Seule en scène, dans la salle du bas, on retrouve la merveilleuse Alice Dufour dans une version très bouleversante de « Mademoiselle Else » d’Arthur Schnitzler. Ce spectacle, signé pour l’adaptation et la mise en scène d’un Nicolas Briançon inspiré, avait connu un grand succès, il y a deux ans, avant d’être suspendu par le confinement. C’est toujours aussi puissant et émouvant. Alice Dufour, ravissante dans les costumes de Michel Dussarat, comédienne profonde, a reçu pour ce rôle le prix Plaisir-Jean-Jacques Gautier. Un très grand moment de pur théâtre et haute littérature, avec un jeu de voix off excellemment réglé (durée 1 h 15, à 19 heures et dimanche à 15 heures).

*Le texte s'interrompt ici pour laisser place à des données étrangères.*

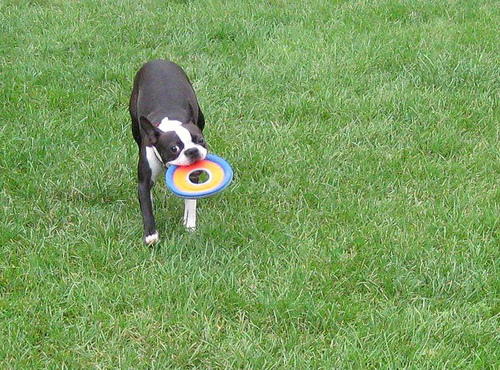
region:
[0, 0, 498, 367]
green lawn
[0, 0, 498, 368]
green grassy lawn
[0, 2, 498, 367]
fresh green grass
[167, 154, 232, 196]
frisbee in dog's mouth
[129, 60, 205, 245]
dog playing on the grass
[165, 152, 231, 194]
colorful frisbee in dog's mouth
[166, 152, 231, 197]
blue, yellow and red frisbee in dog's mouth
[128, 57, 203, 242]
black and white dog carrying frisbee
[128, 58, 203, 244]
cute, small dog playing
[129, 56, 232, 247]
A pug carrying a frisbee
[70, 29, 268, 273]
dog holding frisbee in mouth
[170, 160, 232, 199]
frisbee in dog mouth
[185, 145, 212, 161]
nose of the dog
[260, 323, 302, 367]
patch of green grass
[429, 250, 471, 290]
patch of green grass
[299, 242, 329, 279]
patch of green grass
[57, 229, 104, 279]
patch of green grass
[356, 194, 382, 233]
patch of green grass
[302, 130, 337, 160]
patch of green grass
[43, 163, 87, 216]
patch of green grass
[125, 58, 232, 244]
dog holding a frisbee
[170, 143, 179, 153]
eye of a dog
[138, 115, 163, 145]
ear of a dog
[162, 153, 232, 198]
a blue and orange frisbee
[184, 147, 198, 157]
nose of a dog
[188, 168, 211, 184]
hole in a frisbee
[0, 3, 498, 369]
dog in a field of grass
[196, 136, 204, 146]
eye of a dog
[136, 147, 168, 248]
a dog's front leg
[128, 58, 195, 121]
the back of a dog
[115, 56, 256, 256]
A dog carrying a round disc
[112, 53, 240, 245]
A black and white dog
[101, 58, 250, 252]
A dog standing in the grass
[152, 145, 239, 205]
A blue and orange disc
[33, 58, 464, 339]
Grass and a dog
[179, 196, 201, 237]
A dog with a white leg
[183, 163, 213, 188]
A hole in the center of the disc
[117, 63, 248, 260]
A dog carrying a frisbee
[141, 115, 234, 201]
A frisbee in a dog's mouth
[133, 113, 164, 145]
Black dog ear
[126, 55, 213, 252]
black and white dog carrying frisbee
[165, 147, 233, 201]
blue and orange frisbee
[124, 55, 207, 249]
boston bull dog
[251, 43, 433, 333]
lush green grass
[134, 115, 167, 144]
right ear of black dog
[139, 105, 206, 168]
boston bull dog head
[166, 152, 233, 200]
blue and orange dog toy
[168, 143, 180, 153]
right eye of boston bull dog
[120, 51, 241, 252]
dog playing frisbee on grass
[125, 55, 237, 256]
black and white dog on grass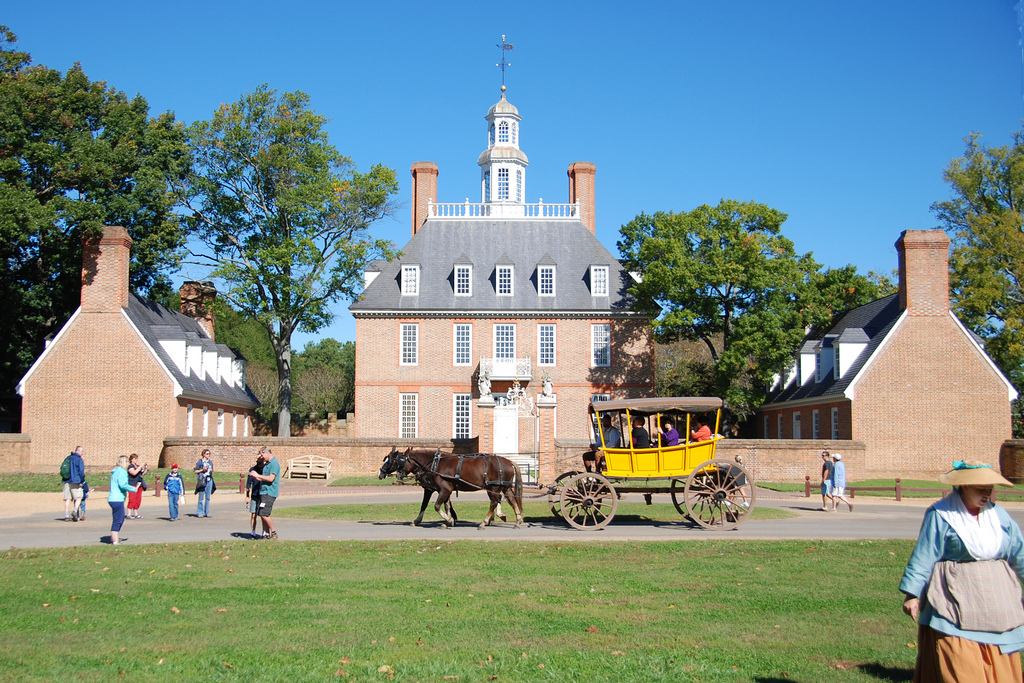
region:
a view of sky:
[659, 66, 802, 174]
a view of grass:
[345, 565, 501, 646]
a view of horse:
[382, 408, 613, 565]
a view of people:
[73, 435, 330, 569]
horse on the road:
[348, 405, 598, 582]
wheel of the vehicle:
[555, 436, 663, 579]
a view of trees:
[629, 181, 867, 397]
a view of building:
[350, 171, 649, 434]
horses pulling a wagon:
[362, 426, 545, 532]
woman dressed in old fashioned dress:
[882, 437, 1022, 679]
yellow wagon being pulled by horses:
[560, 362, 769, 578]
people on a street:
[48, 425, 303, 557]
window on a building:
[385, 306, 438, 372]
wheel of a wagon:
[553, 462, 622, 542]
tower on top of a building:
[459, 14, 540, 212]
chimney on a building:
[874, 217, 969, 304]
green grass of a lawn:
[117, 565, 819, 665]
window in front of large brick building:
[399, 323, 416, 365]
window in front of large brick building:
[452, 323, 471, 365]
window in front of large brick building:
[495, 324, 519, 358]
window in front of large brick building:
[542, 324, 556, 364]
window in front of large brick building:
[592, 320, 611, 367]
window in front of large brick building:
[400, 391, 419, 439]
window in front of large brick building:
[454, 391, 471, 438]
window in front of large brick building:
[399, 263, 423, 295]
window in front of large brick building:
[452, 263, 473, 293]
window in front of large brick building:
[493, 266, 515, 296]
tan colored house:
[341, 152, 630, 422]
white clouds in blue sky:
[572, 19, 626, 65]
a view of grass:
[449, 554, 590, 676]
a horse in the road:
[360, 426, 550, 547]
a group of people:
[66, 411, 307, 596]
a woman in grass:
[874, 446, 1023, 558]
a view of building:
[234, 225, 852, 526]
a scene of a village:
[17, 17, 1017, 653]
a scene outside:
[22, 12, 968, 679]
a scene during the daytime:
[6, 2, 1005, 677]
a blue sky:
[9, 5, 1019, 300]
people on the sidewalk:
[15, 407, 1021, 578]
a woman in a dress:
[864, 432, 1020, 679]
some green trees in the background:
[10, 28, 1013, 456]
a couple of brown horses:
[344, 409, 531, 533]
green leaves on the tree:
[702, 197, 731, 226]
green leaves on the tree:
[681, 291, 757, 425]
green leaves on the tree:
[763, 271, 801, 326]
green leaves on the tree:
[830, 265, 873, 311]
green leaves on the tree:
[675, 180, 713, 320]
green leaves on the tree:
[354, 186, 371, 215]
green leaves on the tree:
[231, 116, 307, 218]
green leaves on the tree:
[122, 133, 200, 232]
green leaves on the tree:
[29, 48, 99, 182]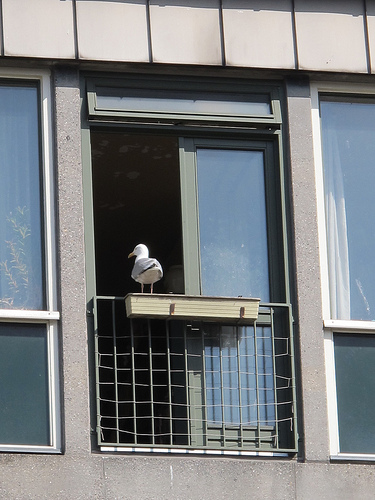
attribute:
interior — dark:
[88, 126, 190, 447]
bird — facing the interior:
[121, 237, 164, 290]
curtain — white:
[318, 95, 349, 325]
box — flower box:
[122, 286, 261, 328]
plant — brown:
[0, 202, 39, 308]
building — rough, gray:
[30, 24, 291, 393]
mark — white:
[167, 461, 173, 486]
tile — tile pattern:
[2, 0, 373, 77]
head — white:
[132, 242, 148, 257]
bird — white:
[125, 238, 166, 293]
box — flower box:
[122, 290, 263, 329]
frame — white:
[32, 74, 363, 490]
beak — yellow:
[121, 248, 136, 262]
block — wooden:
[105, 277, 272, 330]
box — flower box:
[120, 287, 272, 325]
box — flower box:
[106, 284, 273, 339]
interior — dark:
[95, 130, 182, 292]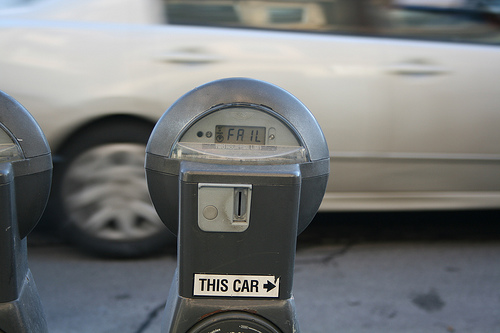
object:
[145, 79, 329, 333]
parking meter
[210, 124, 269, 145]
screen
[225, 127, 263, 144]
fail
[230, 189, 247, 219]
coin slot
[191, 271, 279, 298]
sticker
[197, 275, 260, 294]
this car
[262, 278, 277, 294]
arrow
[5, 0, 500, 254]
car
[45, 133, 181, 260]
tire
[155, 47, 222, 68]
handle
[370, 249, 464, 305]
road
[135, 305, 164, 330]
crack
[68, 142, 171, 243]
rim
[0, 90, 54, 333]
parking meter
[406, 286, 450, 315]
spots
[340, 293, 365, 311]
spot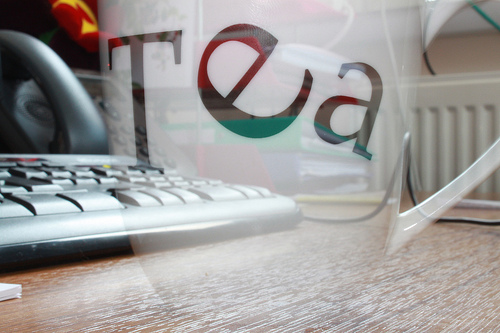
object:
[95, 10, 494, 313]
glare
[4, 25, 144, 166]
phone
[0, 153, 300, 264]
computer keyboard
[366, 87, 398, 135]
ground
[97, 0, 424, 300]
black tea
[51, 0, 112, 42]
object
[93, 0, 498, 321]
cup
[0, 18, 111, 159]
giraffe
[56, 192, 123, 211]
button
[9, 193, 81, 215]
button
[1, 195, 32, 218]
button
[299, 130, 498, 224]
wire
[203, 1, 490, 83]
moulding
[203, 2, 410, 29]
window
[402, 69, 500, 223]
ac vent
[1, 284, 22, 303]
papers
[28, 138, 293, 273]
windows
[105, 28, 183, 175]
letter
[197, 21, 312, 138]
letter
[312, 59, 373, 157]
letter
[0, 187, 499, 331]
desk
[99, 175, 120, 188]
key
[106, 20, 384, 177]
word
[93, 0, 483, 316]
ghost image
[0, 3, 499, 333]
image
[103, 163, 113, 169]
dial pad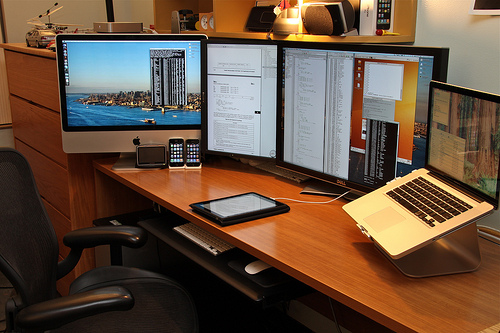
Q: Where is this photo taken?
A: In a room at a desk.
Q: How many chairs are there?
A: One.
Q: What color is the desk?
A: Brown.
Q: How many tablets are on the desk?
A: One.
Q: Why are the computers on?
A: Because the owner is still using them.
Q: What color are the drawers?
A: Brown.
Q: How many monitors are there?
A: Three.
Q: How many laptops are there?
A: One.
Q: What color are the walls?
A: White.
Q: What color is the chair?
A: Black.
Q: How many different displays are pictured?
A: Seven.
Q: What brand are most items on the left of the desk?
A: Apple.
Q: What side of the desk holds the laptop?
A: Right.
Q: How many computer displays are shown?
A: Four.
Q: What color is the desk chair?
A: Black.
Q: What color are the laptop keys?
A: Black.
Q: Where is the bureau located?
A: Left of desk.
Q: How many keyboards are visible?
A: Two.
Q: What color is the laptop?
A: Silver.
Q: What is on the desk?
A: Three monitors and one laptop.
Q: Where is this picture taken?
A: In an office.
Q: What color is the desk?
A: Brown.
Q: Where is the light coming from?
A: The computer screens.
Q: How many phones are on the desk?
A: Two.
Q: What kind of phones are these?
A: Iphones.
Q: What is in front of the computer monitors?
A: An ipad.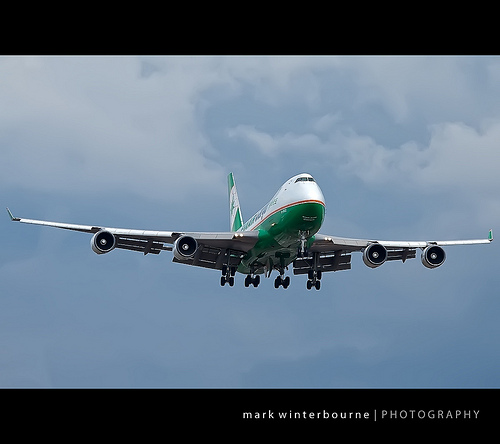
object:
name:
[241, 411, 372, 422]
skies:
[1, 55, 499, 389]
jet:
[6, 173, 495, 289]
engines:
[422, 247, 446, 268]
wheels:
[219, 275, 228, 287]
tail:
[226, 172, 242, 234]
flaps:
[116, 241, 410, 274]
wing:
[4, 206, 260, 262]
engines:
[90, 228, 122, 253]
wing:
[313, 228, 493, 258]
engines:
[362, 245, 392, 269]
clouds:
[1, 57, 210, 164]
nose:
[266, 182, 326, 232]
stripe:
[245, 199, 325, 230]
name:
[237, 203, 272, 231]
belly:
[250, 202, 326, 273]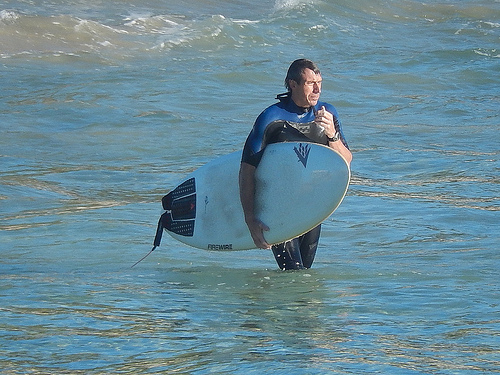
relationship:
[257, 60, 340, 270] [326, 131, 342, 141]
man wearing a watch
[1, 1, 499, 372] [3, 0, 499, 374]
waters in sea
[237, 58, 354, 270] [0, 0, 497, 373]
man in water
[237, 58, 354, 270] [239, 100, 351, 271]
man wearing wetsuit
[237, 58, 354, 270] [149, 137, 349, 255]
man holding surfboard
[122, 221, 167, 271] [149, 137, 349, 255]
cord on surfboard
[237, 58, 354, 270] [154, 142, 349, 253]
man holding white board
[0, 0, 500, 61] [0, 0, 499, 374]
wave of sea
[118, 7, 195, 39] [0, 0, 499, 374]
wave of sea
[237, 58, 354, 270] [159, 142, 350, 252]
man carrying white board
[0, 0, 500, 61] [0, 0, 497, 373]
wave in water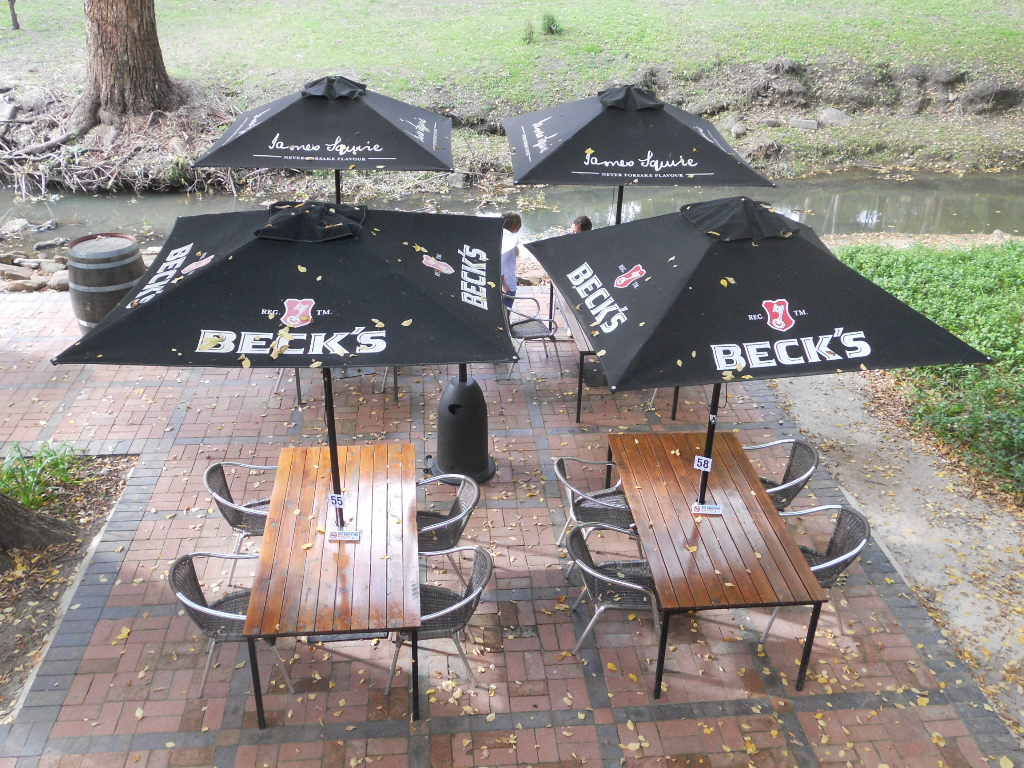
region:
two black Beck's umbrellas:
[59, 190, 999, 391]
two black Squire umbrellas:
[202, 70, 776, 195]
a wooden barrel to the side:
[60, 222, 150, 371]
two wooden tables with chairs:
[189, 432, 854, 698]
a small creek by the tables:
[16, 145, 1019, 282]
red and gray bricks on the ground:
[0, 281, 1013, 765]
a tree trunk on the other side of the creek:
[49, 15, 199, 148]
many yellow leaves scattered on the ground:
[29, 319, 1014, 765]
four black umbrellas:
[70, 58, 997, 404]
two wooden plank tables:
[241, 420, 833, 735]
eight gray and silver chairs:
[149, 439, 899, 700]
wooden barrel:
[69, 232, 150, 360]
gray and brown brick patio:
[6, 279, 1022, 754]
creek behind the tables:
[7, 172, 1020, 231]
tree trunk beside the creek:
[40, 7, 181, 140]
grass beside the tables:
[837, 224, 1002, 433]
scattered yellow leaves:
[34, 345, 1003, 766]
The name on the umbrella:
[198, 320, 395, 375]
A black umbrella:
[80, 193, 532, 397]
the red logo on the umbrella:
[270, 288, 327, 347]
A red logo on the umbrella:
[753, 289, 811, 344]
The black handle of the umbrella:
[306, 373, 357, 523]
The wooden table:
[246, 425, 424, 642]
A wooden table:
[618, 420, 819, 633]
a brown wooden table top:
[245, 440, 423, 634]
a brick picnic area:
[6, 341, 1021, 760]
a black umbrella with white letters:
[46, 202, 511, 373]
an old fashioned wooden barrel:
[62, 228, 146, 336]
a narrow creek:
[0, 170, 1022, 240]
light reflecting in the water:
[584, 198, 888, 240]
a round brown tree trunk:
[73, 0, 176, 128]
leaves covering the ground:
[3, 250, 1016, 766]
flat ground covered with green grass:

* Dans un tout autre genre, mais également irrésistible, est la comédie imaginée et interprétée par Sébastien Castro, « Une idée géniale ». Cet héritier des dramaturges virtuoses à la Ray Cooney écrit avec malice à partir d’un argument qui autorise toutes les folies : des jumeaux plus un sosie ! Il faut non pas être deux, mais trois ! Comment Agnès Boury et José Paul ont-ils résolu la difficulté, eux qui signent la mise en scène ? Vous le découvrirez en courant applaudir au Théâtre Michel cette merveilleuse équipe qui nous offre une occasion de rire sans réserve. Soit un couple heureux, José Paul, professeur, son épouse, Laurence Porteil. Ils veulent déménager et ont visité un appartement à Paris, mais il a observé que l’agent immobilier avait tapé dans l’œil de sa femme. Le hasard le met face à un sosie de ce beau parleur. Ah ! On rit de bon cœur et l’on admire le grand art des acteurs : José Paul, d’une précision extraordinaire, Laurence Porteil, tout charme et finesse, Agnès Boury, grandiose voisine, Sébastien Castro, formidable avec ses capacités au sérieux et aux décrochages. Il est vraiment un grand du théâtre et l’on se délecte à l’observer, si nuancé dans ses différentes apparitions et capables d’exagérations épatantes (durée 1 h 30, à 21 heures et 16 h 30 le dimanche, theatre-michel.fr).
* Beaucoup plus grave est le projet de Yann Reuzeau, auteur très intéressant qui met en scène ses plongées dans la société. Avec « De l’ambition », à la Manufacture des Abbesses, il s’intéresse à un groupe de jeunes lycéens, dans leurs espérances, leurs doutes, leurs tentations. Ce sont de grands débutants venus d’écoles d’art dramatique qui sont réunis et font leur miel de ces personnages qui leur ressemblent. Ils sont touchants et bien dirigés. Julian Baudoin, Clara Baumzecer, Gaia Samakh, Gabriel Valadon, Inès Weinberger possèdent de belles présences. On peut trouver certains moments un peu trop appuyés, quelques passages un peu démonstratifs, mais l’ensemble est très convaincant. C’est un « Éveil du printemps » année 2022… (durée 1 h 30, à 21 heures et 17 heures le dimanche).